◆ **PROBLEM TO WORK ON**:
Turn every line from the start of the source records down through the line containing "tournée vers l'avenir" into a JSON list of strings, with one string per line and blank lines omitted.

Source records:

---------------

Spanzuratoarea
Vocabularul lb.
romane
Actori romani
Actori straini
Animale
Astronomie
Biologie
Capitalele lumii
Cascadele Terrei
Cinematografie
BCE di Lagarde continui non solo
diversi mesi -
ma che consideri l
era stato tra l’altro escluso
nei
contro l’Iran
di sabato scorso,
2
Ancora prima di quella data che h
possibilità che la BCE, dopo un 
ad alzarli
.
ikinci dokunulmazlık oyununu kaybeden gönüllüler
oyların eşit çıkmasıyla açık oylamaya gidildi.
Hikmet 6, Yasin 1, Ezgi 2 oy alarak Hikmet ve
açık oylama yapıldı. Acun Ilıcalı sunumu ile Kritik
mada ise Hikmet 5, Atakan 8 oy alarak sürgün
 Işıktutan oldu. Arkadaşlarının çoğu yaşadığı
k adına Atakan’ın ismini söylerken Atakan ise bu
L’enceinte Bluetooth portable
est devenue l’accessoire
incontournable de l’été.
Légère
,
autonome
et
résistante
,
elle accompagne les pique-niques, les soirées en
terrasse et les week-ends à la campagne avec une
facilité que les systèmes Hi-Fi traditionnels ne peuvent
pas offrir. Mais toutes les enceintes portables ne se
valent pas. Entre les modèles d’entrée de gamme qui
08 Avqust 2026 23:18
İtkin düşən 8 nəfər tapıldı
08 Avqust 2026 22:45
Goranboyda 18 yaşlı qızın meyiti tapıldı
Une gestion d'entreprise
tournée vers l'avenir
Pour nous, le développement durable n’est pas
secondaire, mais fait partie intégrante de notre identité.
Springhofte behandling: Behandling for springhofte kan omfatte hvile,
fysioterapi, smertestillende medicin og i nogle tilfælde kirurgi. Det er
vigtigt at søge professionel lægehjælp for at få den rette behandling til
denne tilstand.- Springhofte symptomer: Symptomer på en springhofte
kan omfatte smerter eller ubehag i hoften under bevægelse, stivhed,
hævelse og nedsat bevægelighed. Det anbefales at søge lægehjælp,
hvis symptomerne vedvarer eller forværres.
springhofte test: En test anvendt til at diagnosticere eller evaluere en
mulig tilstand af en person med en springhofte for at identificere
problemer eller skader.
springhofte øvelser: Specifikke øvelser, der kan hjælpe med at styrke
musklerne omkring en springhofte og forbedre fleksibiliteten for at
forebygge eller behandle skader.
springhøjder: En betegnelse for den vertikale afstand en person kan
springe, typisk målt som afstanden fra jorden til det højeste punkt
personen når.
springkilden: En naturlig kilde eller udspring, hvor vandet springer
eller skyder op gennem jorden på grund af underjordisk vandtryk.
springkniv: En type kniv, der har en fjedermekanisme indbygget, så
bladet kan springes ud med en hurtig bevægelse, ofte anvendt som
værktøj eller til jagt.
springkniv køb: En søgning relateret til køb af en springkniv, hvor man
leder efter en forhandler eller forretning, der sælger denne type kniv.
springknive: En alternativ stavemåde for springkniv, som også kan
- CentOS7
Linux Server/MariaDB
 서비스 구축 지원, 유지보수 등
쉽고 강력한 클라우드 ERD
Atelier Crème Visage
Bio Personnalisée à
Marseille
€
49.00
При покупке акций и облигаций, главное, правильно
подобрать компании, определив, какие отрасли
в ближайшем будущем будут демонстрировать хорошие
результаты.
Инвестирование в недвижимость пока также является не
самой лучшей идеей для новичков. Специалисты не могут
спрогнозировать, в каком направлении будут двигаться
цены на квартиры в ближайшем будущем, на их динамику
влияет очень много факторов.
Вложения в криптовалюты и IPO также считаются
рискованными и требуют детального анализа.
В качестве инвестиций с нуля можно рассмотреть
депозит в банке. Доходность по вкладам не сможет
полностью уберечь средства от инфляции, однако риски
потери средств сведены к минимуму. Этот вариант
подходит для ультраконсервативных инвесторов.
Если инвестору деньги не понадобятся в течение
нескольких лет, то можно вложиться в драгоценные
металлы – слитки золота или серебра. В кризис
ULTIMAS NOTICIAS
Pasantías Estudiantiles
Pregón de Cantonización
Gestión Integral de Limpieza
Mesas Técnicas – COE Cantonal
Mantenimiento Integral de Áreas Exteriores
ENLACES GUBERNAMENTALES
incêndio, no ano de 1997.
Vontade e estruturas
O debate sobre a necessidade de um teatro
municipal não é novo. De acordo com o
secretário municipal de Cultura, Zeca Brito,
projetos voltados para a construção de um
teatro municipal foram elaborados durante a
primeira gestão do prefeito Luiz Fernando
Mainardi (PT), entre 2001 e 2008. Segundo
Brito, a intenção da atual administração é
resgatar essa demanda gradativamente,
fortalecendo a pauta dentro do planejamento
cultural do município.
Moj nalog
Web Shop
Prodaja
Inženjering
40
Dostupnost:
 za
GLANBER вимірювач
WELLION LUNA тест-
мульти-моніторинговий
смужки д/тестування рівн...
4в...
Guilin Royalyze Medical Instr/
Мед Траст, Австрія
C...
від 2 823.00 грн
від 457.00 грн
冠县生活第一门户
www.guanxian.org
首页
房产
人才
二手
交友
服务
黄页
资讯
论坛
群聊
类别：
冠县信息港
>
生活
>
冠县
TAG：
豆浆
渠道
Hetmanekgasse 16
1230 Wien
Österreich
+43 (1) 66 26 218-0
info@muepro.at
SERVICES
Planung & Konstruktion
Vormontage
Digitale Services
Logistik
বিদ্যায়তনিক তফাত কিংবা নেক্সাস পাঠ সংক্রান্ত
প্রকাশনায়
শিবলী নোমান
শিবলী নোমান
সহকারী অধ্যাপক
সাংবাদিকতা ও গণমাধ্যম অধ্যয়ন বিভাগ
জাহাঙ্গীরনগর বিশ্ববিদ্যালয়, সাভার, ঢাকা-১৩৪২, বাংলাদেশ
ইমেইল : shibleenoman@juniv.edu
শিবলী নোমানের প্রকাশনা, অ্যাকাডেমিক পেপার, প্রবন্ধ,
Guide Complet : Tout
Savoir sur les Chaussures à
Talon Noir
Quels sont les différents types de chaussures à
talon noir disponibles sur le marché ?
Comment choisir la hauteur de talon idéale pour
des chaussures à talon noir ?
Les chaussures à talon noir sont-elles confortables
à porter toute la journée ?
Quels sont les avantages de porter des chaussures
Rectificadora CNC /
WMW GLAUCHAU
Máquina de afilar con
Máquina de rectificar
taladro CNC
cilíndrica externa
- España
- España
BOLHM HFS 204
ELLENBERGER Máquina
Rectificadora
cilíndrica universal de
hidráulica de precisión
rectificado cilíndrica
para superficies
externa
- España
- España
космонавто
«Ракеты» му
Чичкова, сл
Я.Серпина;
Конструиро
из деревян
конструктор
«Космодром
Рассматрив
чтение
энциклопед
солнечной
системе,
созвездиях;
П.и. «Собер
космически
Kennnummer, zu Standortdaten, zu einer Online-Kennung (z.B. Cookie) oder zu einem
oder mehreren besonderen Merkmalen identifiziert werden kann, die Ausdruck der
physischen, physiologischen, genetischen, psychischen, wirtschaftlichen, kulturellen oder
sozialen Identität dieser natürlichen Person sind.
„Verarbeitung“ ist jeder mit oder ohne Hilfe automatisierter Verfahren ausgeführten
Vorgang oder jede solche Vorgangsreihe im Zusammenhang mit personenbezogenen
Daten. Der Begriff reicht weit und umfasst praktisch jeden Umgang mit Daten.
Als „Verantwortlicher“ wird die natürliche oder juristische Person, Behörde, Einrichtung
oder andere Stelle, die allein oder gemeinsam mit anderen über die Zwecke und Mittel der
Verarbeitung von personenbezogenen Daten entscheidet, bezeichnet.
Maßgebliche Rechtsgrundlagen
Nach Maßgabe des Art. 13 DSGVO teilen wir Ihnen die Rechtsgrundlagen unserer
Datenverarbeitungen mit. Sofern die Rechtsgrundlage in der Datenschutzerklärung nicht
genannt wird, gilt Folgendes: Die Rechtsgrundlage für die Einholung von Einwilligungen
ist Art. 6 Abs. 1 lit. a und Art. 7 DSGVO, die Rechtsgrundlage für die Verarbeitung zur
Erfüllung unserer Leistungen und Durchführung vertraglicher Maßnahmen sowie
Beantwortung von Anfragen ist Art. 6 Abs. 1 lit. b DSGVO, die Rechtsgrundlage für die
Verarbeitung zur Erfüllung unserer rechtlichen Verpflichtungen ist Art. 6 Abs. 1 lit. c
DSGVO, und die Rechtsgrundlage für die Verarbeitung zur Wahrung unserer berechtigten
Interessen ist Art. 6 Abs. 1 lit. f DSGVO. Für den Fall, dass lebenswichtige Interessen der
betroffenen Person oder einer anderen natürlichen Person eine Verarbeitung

---------------

◆ **RESPONSE**:
[
  "Spanzuratoarea",
  "Vocabularul lb.",
  "romane",
  "Actori romani",
  "Actori straini",
  "Animale",
  "Astronomie",
  "Biologie",
  "Capitalele lumii",
  "Cascadele Terrei",
  "Cinematografie",
  "BCE di Lagarde continui non solo",
  "diversi mesi -",
  "ma che consideri l",
  "era stato tra l’altro escluso",
  "nei",
  "contro l’Iran",
  "di sabato scorso,",
  "2",
  "Ancora prima di quella data che h",
  "possibilità che la BCE, dopo un ",
  "ad alzarli",
  ".",
  "ikinci dokunulmazlık oyununu kaybeden gönüllüler",
  "oyların eşit çıkmasıyla açık oylamaya gidildi.",
  "Hikmet 6, Yasin 1, Ezgi 2 oy alarak Hikmet ve",
  "açık oylama yapıldı. Acun Ilıcalı sunumu ile Kritik",
  "mada ise Hikmet 5, Atakan 8 oy alarak sürgün",
  " Işıktutan oldu. Arkadaşlarının çoğu yaşadığı",
  "k adına Atakan’ın ismini söylerken Atakan ise bu",
  "L’enceinte Bluetooth portable",
  "est devenue l’accessoire",
  "incontournable de l’été.",
  "Légère",
  ",",
  "autonome",
  "et",
  "résistante",
  ",",
  "elle accompagne les pique-niques, les soirées en",
  "terrasse et les week-ends à la campagne avec une",
  "facilité que les systèmes Hi-Fi traditionnels ne peuvent",
  "pas offrir. Mais toutes les enceintes portables ne se",
  "valent pas. Entre les modèles d’entrée de gamme qui",
  "08 Avqust 2026 23:18",
  "İtkin düşən 8 nəfər tapıldı",
  "08 Avqust 2026 22:45",
  "Goranboyda 18 yaşlı qızın meyiti tapıldı",
  "Une gestion d'entreprise",
  "tournée vers l'avenir"
]